Impart freedom and empathy to curb workplace stress
October 18, 2011
High stress levels can have an adverse effect on every aspect of running a business. More importantly, the bad attitudes that can arise from excessive pressure are contagious and can find themselves drifting among other employees as well.
Without a doubt, HR managers and business owners need to curb workplace stress - from the top executive to the lowliest new hire. For that matter, managers need to promote a healthy work-life balance, as that is the key to reducing stress to a manageable or acceptable level.
"Finding the right work/life balance and giving back to the community are top priorities," BusinessNewsDaily quotes USBancorp as reporting in a recent survey.
While stress levels need to be controlled across all departments and professional levels, it's on the managers and executives to influence company culture through their own handling of work-related stress. Said another way, managers need to lead by example.
"Without organization and good management, the compressed time schedules associated with modern business can cause stress and make extraordinary demands on people," the Small Business Administration reports. "An effective management structure can reduce stress and channel the productive capacity of employees into business growth and profits."
Your first priority should be to engage employees directly. If you sense they are falling victim to work-related pressures and wider market conditions, address it directly. Hold staff meetings or one-on-one meetings and show that you understand their predicament. Express empathy and encourage feedback on how the workplace can be improved.
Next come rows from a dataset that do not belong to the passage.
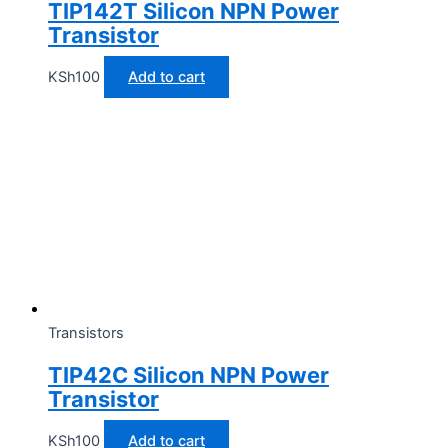
TIP142T Silicon NPN Power
Transistor
KSh
100
Add to cart
Transistors
TIP42C Silicon NPN Power
Transistor
KSh
100
Add to cart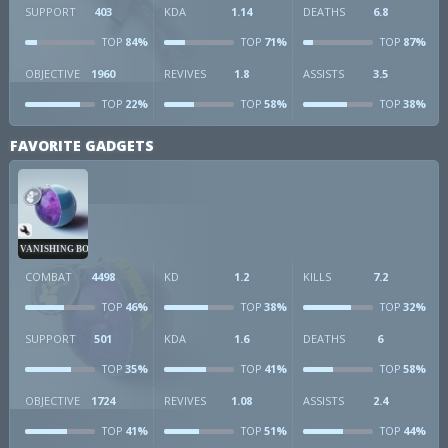
SUPPORT
403
KDA
1.14
DEATHS
6.8
84%
71%
87%
TOP
TOP
TOP
OBJECTIVE
1960
REVIVES
1.8
ASSISTS
3.5
22%
58%
38%
TOP
TOP
TOP
FAVORITE GADGETS
VANISHING BOMB
COMBAT
4498
KD
1.2
KILLS
7.2
46%
38%
32%
TOP
TOP
TOP
SUPPORT
501
KDA
1.6
DEATHS
6
35%
41%
58%
TOP
TOP
TOP
OBJECTIVE
1724
REVIVES
1.08
ASSISTS
2.4
41%
51%
44%
TOP
TOP
TOP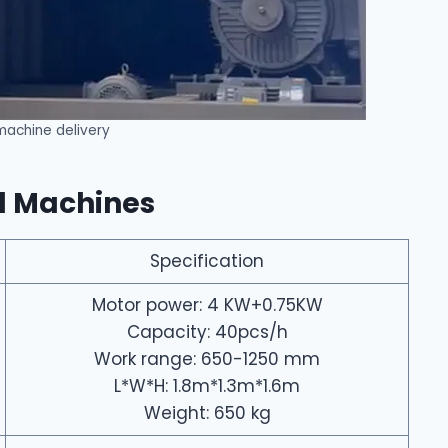
 machine delivery
al Machines
Specification
Motor power: 4 KW+0.75KW
Capacity: 40pcs/h
Work range: 650-1250 mm
L*W*H: 1.8m*1.3m*1.6m
Weight: 650 kg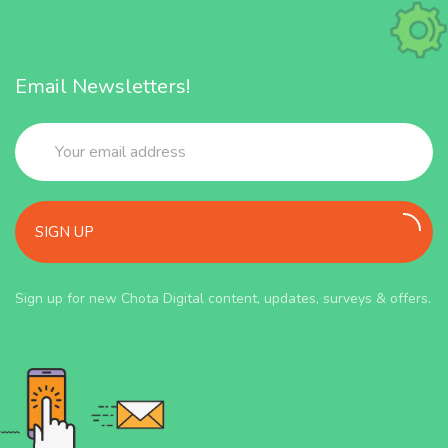
Email Newsletters!
SIGN UP
Sign up for new Chota Digital content, updates, surveys & offers.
One of the top reasons employees feel stress is that they worry they'll lose their job, some of their income (if they are paid on commission) or will be reprimanded by a superior. Managers can address this by instilling greater job security among top performers and by adopting a compassionate management style. You may be shocked how much attitudes improve by tackling employees' fear of their boss.
People also tend to become stressed when they feel like things are out of their hands. Address this allocating new freedoms, and accompany new responsibilities with greater control. While freedom usually entails greater responsibility, it enhances one's ability to control their surroundings and, hence, their stress levels.
"If you're in your own business, you'll feel you have control over how you're going to do it," Rosalie Moscoe, owner of HealthinHarmony, told BusinessNewsDaily, "and that's the biggest factor in reducing stress."